# HALAMAN:

Ramai Diperbincangkan, Pakar IPB University Tanggapi Fenomena Alam di Rancaekek, Bandung

Ramai Diperbincangkan, Pakar IPB University Tanggapi Fenomena Alam di Rancaekek, Bandung

Ramai Diperbincangkan, Pakar IPB University Tanggapi Fenomena Alam di Rancaekek, Bandung
Riset

Fenomena puting beliung telah terjadi di Rancaekek, Bandung beberapa hari lalu. Hal tersebut ramai diperbincangkan oleh masyarakat Indonesia. Dosen IPB University dari Departemen Geofosika dan Meteorologi, Fakultas Matematika dan Ilmu Pengetahuan Alam, Sonni Setiawan, menjelaskan bahwa hal ini adalah hal yang wajar terjadi di Indonesia.

# DAFTAR TUGAS:
**1)** Kembalikan semua baris dalam entri yang memuat kata "kern".
**2)** Tuliskan bagian selanjutnya dari berita puting beliung di Rancaekek, dimulai sesudah kalimat terakhir yang ada.
Berita puting beliung di Rancaekek tidak ada hubungannya dengan entri yang disertakan.

# DATA MASUKAN:
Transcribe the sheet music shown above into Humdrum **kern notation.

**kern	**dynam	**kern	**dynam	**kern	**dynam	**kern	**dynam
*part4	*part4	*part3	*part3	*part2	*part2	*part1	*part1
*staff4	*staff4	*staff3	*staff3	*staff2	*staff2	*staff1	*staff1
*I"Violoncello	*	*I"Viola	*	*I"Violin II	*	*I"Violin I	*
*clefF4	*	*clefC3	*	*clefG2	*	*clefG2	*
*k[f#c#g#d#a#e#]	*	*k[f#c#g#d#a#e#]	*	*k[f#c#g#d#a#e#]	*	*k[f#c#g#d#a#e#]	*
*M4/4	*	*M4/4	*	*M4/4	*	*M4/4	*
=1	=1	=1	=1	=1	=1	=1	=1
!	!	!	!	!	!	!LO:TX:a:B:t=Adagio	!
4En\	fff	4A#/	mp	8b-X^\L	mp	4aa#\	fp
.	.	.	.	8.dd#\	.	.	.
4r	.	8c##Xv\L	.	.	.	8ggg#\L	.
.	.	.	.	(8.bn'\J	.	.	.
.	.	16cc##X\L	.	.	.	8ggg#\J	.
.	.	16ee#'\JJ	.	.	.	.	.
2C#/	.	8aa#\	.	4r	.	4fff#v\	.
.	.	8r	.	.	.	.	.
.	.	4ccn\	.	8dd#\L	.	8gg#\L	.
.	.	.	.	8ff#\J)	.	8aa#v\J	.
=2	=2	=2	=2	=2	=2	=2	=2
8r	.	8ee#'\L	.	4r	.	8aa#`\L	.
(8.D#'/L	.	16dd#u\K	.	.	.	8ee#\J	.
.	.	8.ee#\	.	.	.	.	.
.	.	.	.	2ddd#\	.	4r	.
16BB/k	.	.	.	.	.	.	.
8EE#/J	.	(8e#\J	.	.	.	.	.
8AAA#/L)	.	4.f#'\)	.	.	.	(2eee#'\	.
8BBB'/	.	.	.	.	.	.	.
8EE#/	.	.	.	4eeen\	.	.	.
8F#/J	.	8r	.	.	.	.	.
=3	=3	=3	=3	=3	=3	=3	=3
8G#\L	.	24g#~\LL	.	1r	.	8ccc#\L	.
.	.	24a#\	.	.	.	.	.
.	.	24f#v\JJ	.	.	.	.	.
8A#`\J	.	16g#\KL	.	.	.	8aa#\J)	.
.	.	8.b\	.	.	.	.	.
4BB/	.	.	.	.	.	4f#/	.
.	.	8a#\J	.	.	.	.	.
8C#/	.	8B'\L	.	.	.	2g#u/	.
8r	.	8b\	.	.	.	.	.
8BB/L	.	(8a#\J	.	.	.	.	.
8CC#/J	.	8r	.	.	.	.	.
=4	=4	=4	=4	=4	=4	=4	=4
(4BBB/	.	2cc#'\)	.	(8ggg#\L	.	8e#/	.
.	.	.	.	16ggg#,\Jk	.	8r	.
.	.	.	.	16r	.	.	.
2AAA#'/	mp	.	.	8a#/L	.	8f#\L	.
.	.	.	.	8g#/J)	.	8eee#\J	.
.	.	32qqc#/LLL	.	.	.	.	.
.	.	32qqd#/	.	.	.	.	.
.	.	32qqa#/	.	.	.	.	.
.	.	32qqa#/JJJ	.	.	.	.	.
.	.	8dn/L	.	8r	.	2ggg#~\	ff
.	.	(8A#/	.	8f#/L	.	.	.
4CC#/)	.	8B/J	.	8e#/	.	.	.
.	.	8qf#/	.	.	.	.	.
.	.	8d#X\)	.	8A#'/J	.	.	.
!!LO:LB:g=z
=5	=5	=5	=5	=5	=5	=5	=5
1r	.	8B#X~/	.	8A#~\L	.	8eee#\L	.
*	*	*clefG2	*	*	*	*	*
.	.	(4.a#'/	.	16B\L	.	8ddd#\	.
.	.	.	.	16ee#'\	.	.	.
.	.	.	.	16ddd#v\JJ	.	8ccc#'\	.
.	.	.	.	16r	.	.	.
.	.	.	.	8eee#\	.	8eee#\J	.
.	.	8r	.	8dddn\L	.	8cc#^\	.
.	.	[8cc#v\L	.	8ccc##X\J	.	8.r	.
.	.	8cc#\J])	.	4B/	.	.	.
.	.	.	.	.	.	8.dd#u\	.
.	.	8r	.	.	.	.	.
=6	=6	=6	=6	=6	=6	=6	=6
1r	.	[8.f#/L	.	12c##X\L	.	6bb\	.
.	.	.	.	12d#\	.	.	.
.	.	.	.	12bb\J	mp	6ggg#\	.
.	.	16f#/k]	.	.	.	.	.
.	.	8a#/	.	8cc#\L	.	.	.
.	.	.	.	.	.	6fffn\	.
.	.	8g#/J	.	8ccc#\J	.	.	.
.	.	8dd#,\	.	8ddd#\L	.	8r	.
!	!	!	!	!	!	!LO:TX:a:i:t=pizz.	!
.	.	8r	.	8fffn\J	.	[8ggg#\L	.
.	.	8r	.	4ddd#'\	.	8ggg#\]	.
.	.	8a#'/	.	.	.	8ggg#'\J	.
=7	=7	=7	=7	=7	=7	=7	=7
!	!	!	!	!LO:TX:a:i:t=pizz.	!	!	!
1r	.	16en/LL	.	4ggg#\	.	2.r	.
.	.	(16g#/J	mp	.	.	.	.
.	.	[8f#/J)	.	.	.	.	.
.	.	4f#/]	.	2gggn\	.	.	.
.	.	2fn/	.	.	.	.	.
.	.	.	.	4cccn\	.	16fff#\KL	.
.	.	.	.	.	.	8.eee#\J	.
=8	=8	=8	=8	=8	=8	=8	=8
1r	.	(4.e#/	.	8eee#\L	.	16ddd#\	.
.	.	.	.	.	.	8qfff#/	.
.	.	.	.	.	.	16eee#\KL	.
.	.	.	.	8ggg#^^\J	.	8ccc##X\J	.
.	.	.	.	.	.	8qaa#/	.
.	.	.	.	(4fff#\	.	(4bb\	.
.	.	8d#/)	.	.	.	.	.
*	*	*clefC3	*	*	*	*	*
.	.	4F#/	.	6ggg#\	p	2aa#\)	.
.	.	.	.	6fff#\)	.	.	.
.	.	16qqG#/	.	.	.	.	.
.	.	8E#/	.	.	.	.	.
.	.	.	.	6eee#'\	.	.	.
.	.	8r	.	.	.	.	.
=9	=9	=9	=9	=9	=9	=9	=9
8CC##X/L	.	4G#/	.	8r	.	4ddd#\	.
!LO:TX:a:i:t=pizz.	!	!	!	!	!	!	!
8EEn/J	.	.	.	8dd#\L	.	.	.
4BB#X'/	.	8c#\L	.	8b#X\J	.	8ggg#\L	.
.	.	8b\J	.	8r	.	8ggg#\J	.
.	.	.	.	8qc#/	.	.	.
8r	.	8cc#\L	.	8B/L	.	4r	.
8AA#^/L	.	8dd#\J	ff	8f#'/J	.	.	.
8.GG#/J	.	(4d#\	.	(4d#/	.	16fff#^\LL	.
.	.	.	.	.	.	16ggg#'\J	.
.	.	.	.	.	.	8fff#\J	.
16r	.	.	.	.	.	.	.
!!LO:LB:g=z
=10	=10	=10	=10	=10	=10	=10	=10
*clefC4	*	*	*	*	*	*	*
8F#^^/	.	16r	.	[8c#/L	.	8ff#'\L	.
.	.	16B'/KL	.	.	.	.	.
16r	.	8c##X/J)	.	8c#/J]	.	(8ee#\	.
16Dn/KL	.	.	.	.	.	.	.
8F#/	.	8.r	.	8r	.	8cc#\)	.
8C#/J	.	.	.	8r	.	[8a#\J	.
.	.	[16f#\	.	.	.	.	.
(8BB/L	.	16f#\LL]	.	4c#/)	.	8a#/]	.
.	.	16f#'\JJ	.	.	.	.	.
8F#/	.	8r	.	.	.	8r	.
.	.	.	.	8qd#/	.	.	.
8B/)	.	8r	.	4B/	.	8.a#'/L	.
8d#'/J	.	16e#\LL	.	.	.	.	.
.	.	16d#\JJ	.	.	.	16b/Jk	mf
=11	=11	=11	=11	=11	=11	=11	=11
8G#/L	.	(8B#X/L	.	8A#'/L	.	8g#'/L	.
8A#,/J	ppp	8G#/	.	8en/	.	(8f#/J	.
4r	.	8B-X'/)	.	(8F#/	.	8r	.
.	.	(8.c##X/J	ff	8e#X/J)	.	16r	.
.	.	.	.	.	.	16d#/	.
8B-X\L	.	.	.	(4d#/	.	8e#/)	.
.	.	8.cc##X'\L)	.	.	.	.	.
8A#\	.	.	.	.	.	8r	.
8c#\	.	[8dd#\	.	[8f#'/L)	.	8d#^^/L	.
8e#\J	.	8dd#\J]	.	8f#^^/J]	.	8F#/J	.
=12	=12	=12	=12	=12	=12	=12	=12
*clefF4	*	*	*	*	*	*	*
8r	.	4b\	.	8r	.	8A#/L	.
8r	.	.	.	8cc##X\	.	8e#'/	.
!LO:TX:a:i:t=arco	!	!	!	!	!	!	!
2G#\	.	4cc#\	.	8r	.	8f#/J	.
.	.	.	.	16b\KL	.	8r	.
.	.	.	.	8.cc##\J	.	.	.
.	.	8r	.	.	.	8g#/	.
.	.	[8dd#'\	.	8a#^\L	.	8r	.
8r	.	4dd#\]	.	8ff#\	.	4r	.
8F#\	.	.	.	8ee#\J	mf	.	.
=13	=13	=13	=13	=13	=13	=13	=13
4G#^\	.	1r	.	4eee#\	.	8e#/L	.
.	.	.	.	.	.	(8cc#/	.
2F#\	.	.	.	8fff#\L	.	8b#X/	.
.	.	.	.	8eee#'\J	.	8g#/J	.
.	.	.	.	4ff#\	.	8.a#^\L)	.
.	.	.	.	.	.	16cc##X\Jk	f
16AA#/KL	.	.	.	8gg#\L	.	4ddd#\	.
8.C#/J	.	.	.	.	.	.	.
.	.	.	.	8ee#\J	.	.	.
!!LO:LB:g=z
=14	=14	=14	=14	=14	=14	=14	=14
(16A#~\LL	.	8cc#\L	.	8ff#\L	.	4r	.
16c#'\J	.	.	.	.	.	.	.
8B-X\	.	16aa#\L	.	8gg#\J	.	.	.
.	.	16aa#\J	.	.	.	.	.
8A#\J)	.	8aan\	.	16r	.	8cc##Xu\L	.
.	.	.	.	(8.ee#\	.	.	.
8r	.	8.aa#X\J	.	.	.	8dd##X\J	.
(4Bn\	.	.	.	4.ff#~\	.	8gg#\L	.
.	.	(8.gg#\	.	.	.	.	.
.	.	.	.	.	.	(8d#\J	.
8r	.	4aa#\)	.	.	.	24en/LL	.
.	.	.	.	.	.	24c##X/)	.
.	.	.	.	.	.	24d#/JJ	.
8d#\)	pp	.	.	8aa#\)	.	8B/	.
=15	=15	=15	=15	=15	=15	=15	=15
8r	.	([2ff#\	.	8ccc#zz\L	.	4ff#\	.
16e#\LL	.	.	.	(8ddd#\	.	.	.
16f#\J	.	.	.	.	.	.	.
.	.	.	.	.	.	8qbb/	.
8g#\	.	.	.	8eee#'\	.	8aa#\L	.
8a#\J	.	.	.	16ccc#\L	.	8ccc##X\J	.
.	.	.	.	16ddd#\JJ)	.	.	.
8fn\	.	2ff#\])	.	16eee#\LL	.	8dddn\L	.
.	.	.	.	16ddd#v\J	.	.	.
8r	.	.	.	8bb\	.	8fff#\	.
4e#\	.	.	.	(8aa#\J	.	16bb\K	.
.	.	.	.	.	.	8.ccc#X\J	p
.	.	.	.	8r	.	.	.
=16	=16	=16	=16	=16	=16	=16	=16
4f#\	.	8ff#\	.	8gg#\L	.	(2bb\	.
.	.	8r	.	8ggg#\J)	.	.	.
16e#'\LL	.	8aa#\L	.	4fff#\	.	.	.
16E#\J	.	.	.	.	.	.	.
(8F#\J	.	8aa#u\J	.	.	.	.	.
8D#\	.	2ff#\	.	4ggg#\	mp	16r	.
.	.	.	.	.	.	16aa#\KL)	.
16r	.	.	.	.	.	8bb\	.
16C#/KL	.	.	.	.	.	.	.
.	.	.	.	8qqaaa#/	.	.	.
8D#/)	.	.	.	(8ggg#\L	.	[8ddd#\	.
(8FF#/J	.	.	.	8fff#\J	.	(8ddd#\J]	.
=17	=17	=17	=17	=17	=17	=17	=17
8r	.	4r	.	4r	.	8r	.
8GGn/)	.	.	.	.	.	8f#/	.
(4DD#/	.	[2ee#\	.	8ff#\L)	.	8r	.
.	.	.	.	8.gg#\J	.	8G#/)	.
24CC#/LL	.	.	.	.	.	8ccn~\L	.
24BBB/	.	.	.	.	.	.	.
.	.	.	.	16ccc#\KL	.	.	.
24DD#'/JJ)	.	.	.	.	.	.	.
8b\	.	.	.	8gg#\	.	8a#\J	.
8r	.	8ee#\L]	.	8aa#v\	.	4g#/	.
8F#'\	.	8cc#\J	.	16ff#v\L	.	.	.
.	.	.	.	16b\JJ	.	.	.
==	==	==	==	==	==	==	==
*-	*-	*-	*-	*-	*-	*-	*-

# HASIL TIAP TUGAS:
**1)**
Transcribe the sheet music shown above into Humdrum **kern notation.
**kern	**dynam	**kern	**dynam	**kern	**dynam	**kern	**dynam

**2)**
Ia memaparkan, atmosfer memiliki tekanan yang sangat rendah, tempat awan konvektif suhu berkumpul. Peran angin membantu konveksi suhu dan bergerak naik ke atas. Angin yang bergerak secara vertikal akan bergerak dengan arah yang bermacam-macam dan putarannya semakin cepat sehingga menciptakan puting beliung.

“Saya rasa kejadian yang ada di Rancaekek tersebut tidak ada keterkaitan secara langsung dengan perubahan iklim, karena iklim bersifat global, sedangkan kejadian tersebut bersifat lokal dan tidak tersebar ke banyak wilayah,” tuturnya.

Ia menjelaskan bahwa pola tornado dan puting beliung memiliki kemiripan bahkan sama. “Puting beliung adalah nama lain dari twister atau tornado di bawah skala EF0. Info yang saya dapat, kasus di Rancaekek wind gust-nya (penambahan kecepatan angin) belum mencapai EF0. Berdasarkan riset terbaru, terlihat ada supercell atau mesocyclone dari atas sehingga saya setuju jika kasus ini memakai ‘istilah’ tornado,” ucap Sonni.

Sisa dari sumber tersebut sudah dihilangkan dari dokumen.